ACTIVITIES
A – Decide whether each statement below agrees with the article on music and STEM education, answering yes or no and quoting the words from the article that settle it. (i) MathScienceMusic.org launched in April 2016. (ii) Each Hip-Hop Architecture Camp lasts two weeks. (iii) The camps were created in partnership with a company that designs 3D software.
B – In the article on music and STEM education, what position does Sarah O'Rourke hold at Autodesk?

GIVEN PASSAGE
Educators using music to make connections to STEM
One educator with the Urban Arts Collective is combining hip-hop music and culture with architecture concepts in a series of summer camps
Through this summer, the Urban Arts Collective is utilizing hip-hop music and culture in a camp designed to immerse students in learning about architecture. The idea for the camp originates from Michael Ford, a co-founder of the collective who has been studying and promoting the use of hip-hop in architecture education since his graduate study.
So many of the premier movements of architecture were based on cultural touchstones of the accompanying time, Ford said, and through his study he advocates that hip-hop culture is a valuable prism through which to view future architecture breakthroughs, as well as the innovative students who will make them.
“The first thing I do is allow students to explore some popular hip-hop songs and the lyrics of those songs and allow them to see how the artistry is influenced by the environment,” he said. “The artists are basically designing the built environment around them.”
Like Ford, a growing multitude of organizations and advocates are promoting the use of music in the course of STEM education. Educators have increasingly called for music to be incorporated into STEM in recent years, though progress has proceeded in fits and starts. Mika Shino, the executive director of the International Jazz Program at the Thelonious Monk Institute of Jazz, said research suggests music can be successfully utilized to teach math, but there has not been a ground swell of mathematics teachers incorporating music into the classroom.
“Kids are listening to music all the time. It’s not an obligation; it’s something they do for fun,” she said. “It’s making it fun, making it relatable, and not making it totally abstract. There’s always this separation between music taught in schools and music kids listen to.”
Last year, the institute announced MathScienceMusic.org, which is intended to be a resource for teachers to access curriculum that uses music to illustrate STEM skills and concepts. The site launched in April 2016 with a panel hosted by the U.S. Department of Education and hosts resources like the Scratch Jazz project, which teaches students coding via the creation of their own music, or Making Music Count, in which students can use the software program Impromptu to learn about proportionality and counting through hearing it out via composition. The organization is currently developing curricula that can be taken into schools and will be testing pilot programs throughout the coming year, as well as creating a teacher training video, according to Shino.
“We’re working with different school districts to see the best way to introduce this, and one of the first ways they proposed was camps and afterschool programs to test it out,” she said, noting they were working to make the software user-friendly for math teachers who may be intimidated by the prospect of utilizing math as an education tool in the classroom. “Teachers and students can open it up and start playing with it immediately.”
In creating the Hip-Hop Architecture Camps, which are being held in several different cities throughout the summer, Urban Art Collective partnered with Autodesk, a company that designs 3D software. Sarah O’Rourke, Autodesk’s Youth Strategist, said the software utilized in the camps was similarly intuitive for students.
“There’s so much focus on STEM education, but when you bring together the 'A' (for arts), that’s where these STEM disciplines take on a new life for the learner,” she said. “Those are the critical soft skills that kids can take throughout their lives. As we know, those soft skills are becoming increasingly important in a world that’s changing rapidly.”
The camps each run for a week, offering workshops with exploration into the lyrics of songs, including how urban spaces show up within those tracks. Students then create their own projects based upon the anchored inspiration in the songs and culture, while also learning math and music composition concepts as they create their own tracks, studying the rhythmic intricacy and mathematical precision rappers often utilize.

SUPPLIED INFORMATION
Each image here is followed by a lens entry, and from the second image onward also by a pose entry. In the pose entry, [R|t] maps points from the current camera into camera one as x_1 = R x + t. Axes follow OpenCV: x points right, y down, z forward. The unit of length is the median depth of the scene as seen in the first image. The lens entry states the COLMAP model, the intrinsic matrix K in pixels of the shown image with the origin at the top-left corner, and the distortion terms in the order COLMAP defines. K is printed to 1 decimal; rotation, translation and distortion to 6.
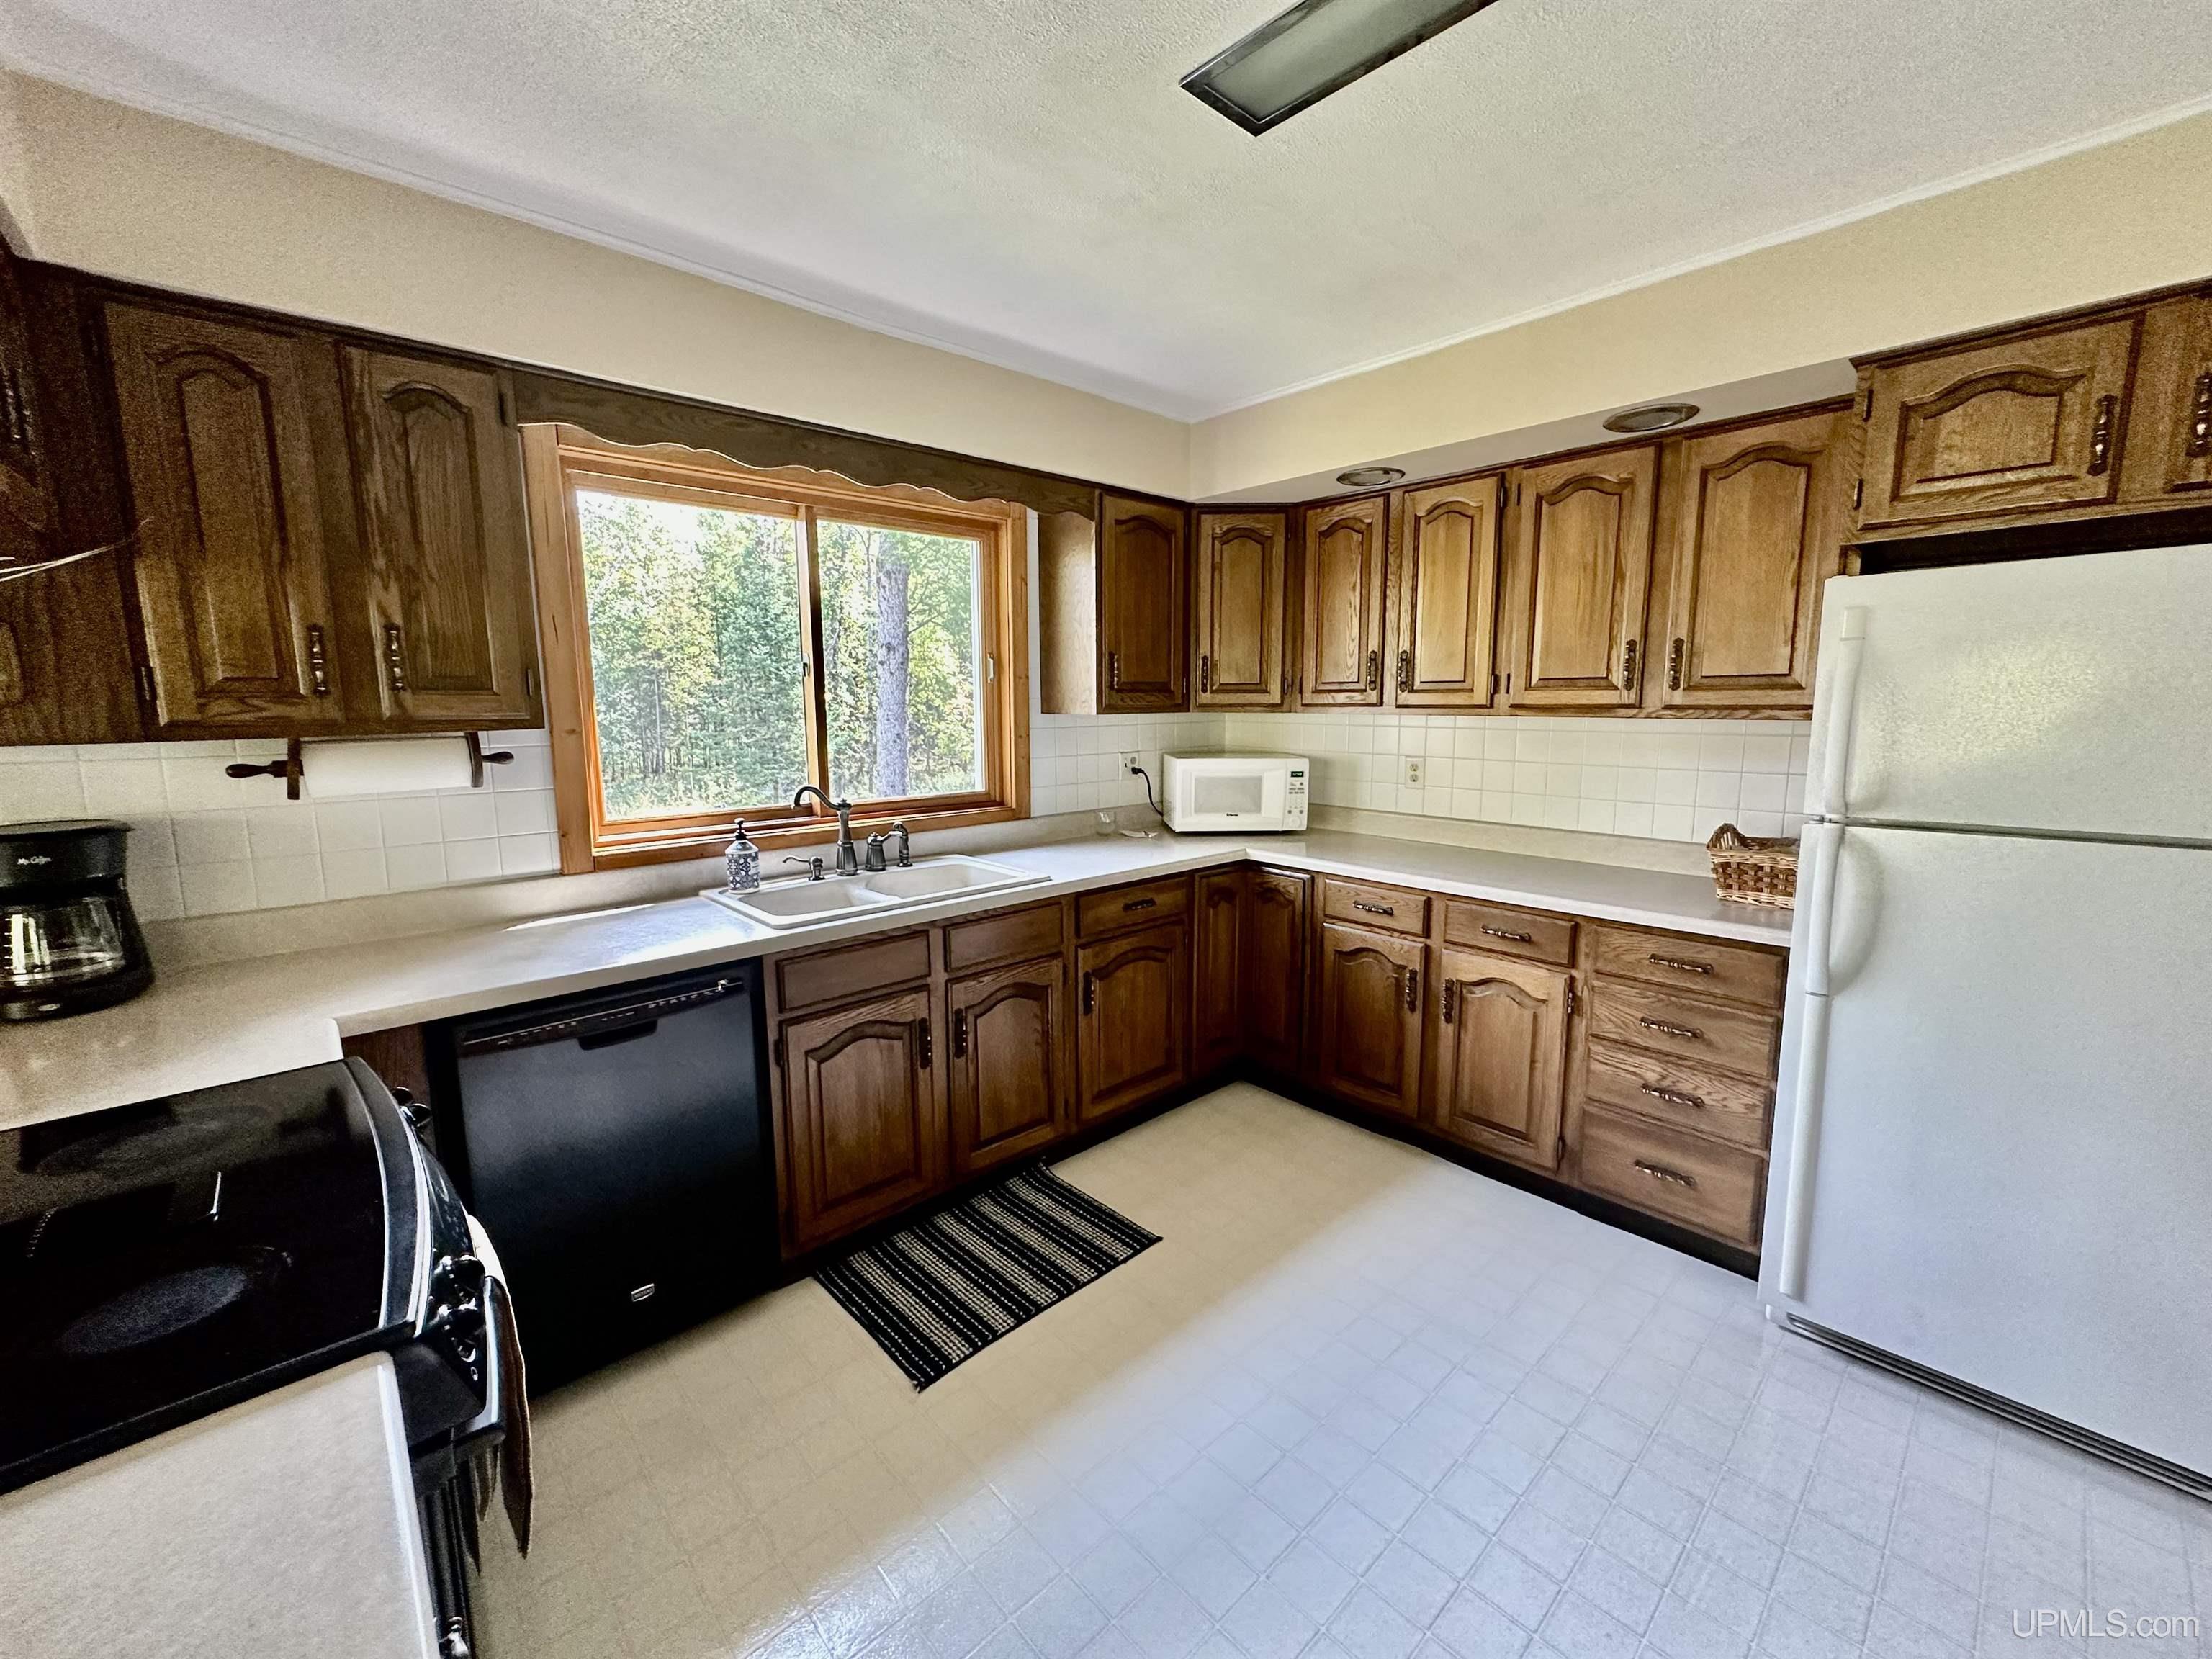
lens RADIAL K [[890.7, 0, 1106.0], [0, 890.7, 829.5], [0, 0, 1]] dist [-0.001012, 0.000074]
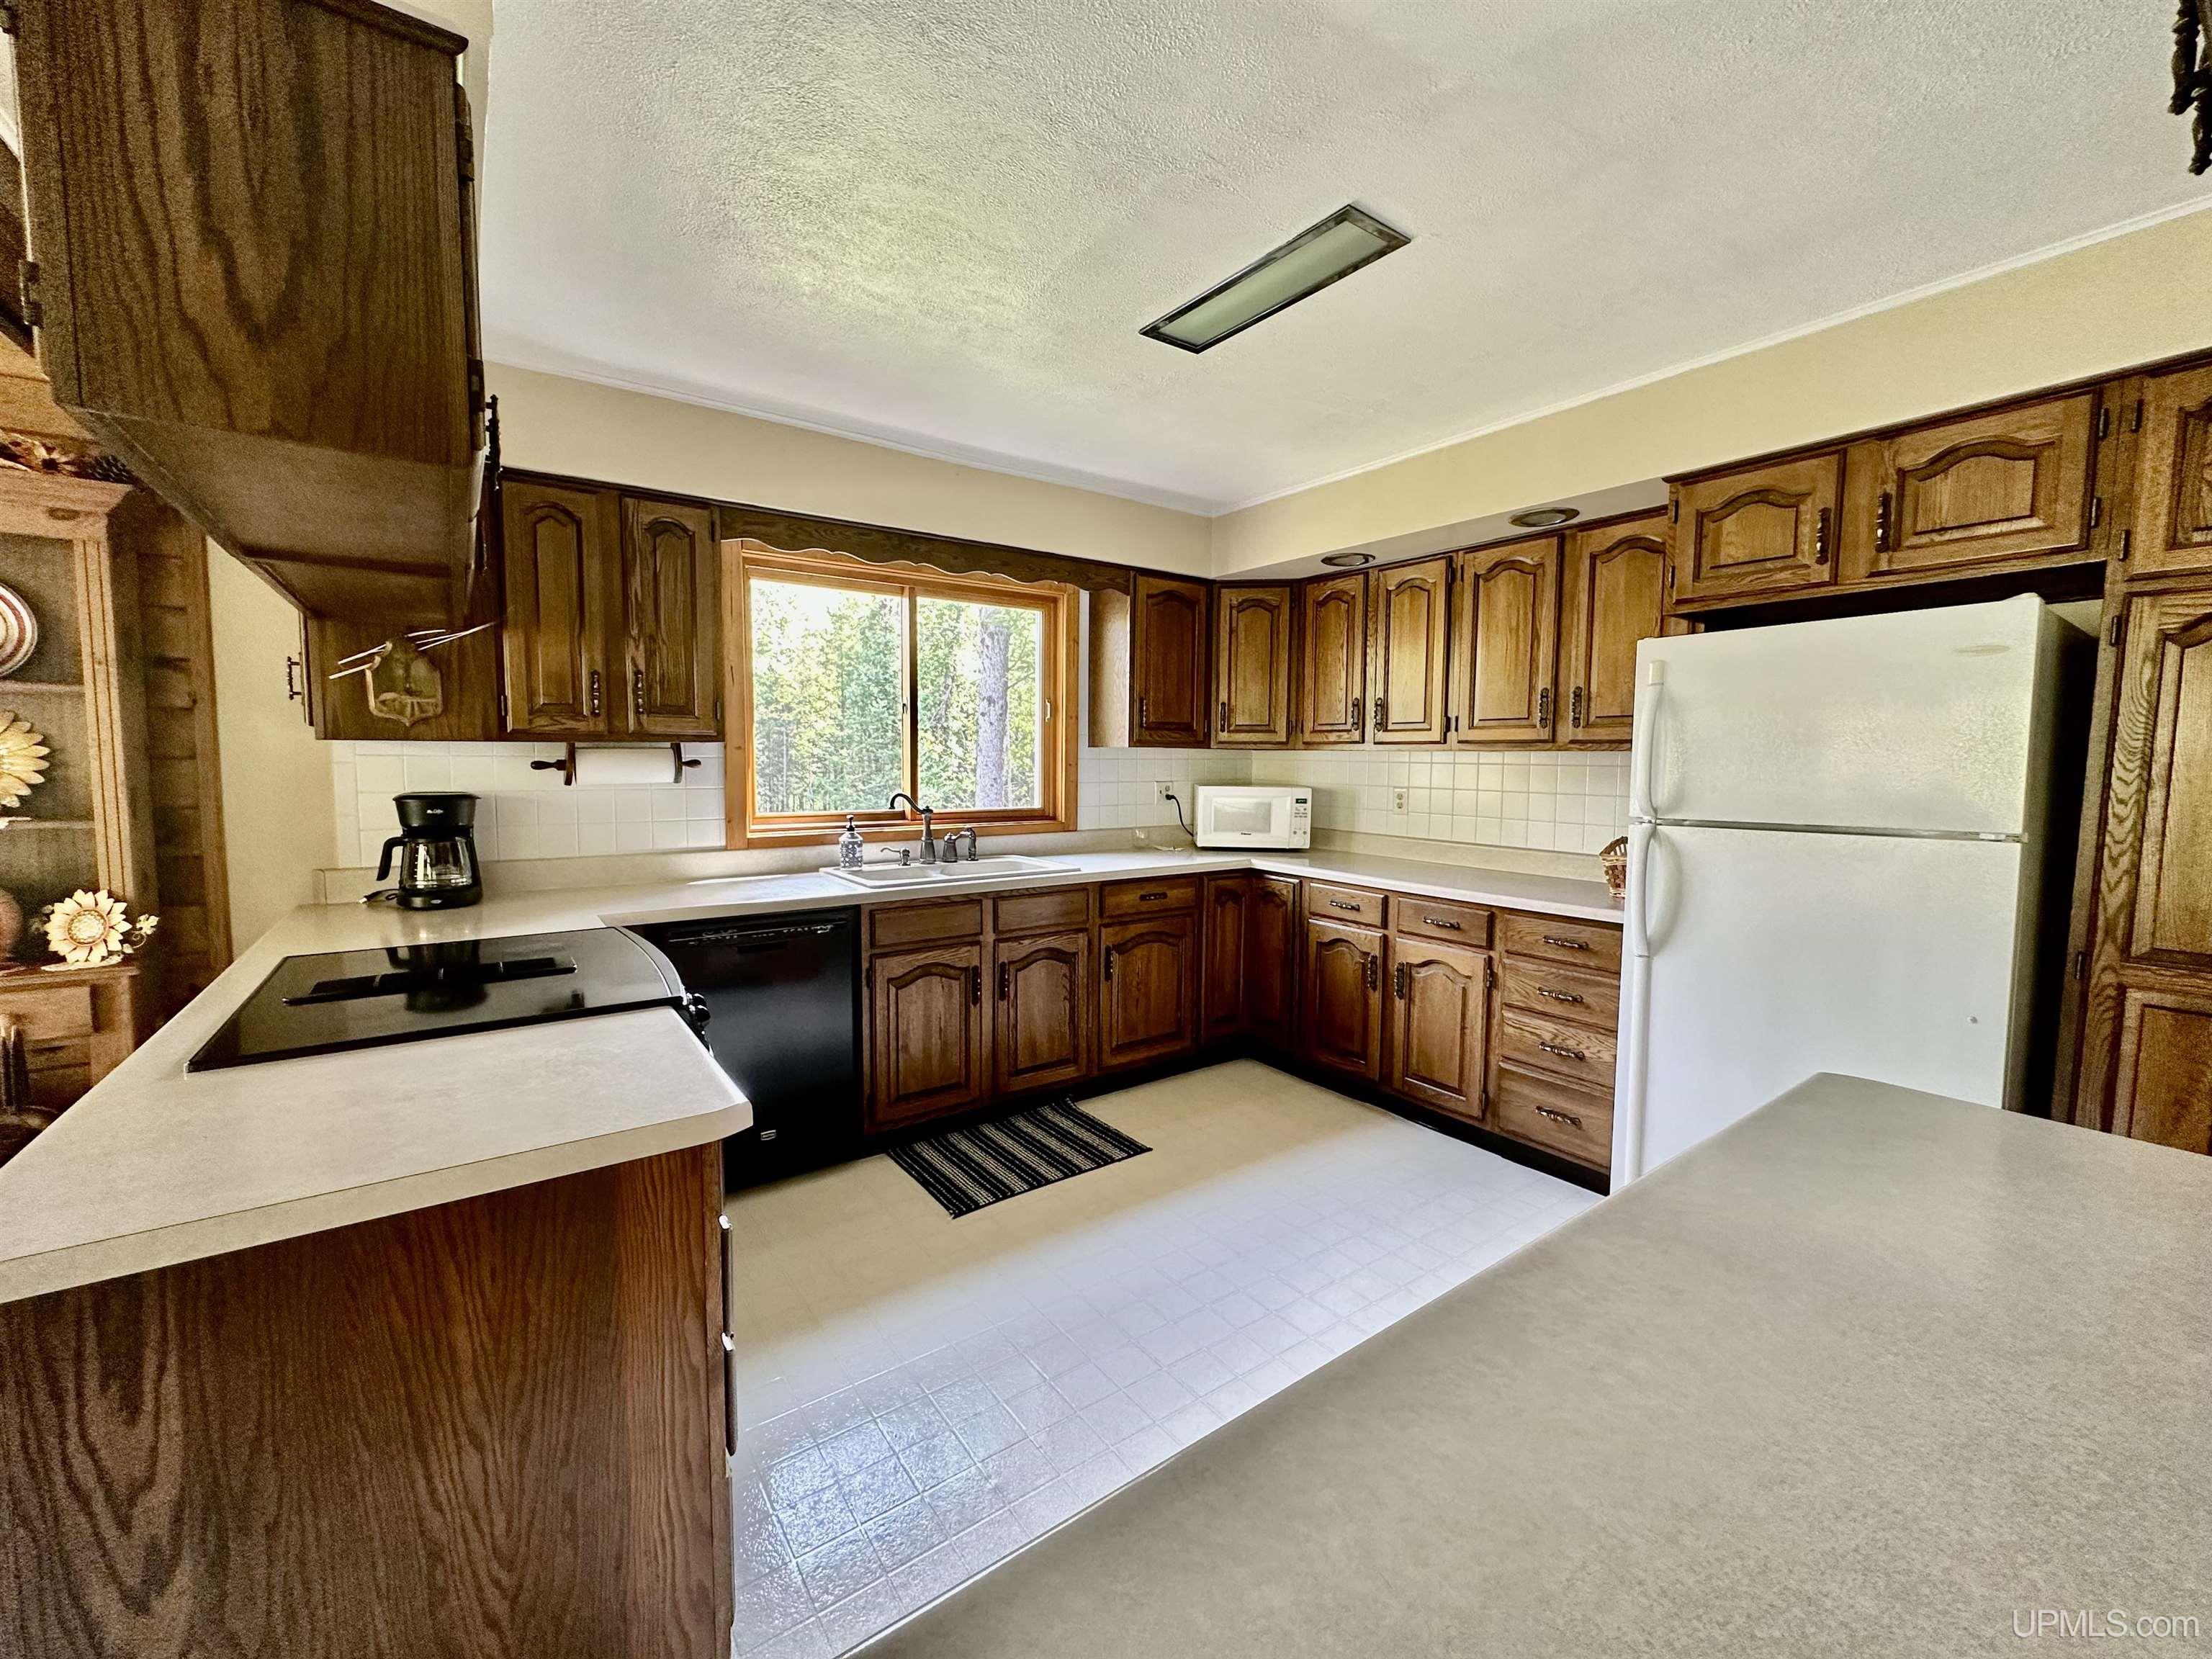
lens RADIAL K [[898.5, 0, 1106.0], [0, 898.5, 829.5], [0, 0, 1]] dist [0.000946, 0.000056]
pose [[0.992798, 0.023075, -0.117556, 0.132289], [-0.030614, 0.997560, -0.062738, 0.081125], [0.115822, 0.065885, 0.991083, -0.300437]]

RESPONSES IN ORDER
A –
(i) Yes: "The site launched in April 2016 with a panel hosted by the U.S. Department of Education"
(ii) No: "The camps each run for a week"
(iii) Yes: "partnered with Autodesk, a company that designs 3D software"

B – She is Autodesk's Youth Strategist.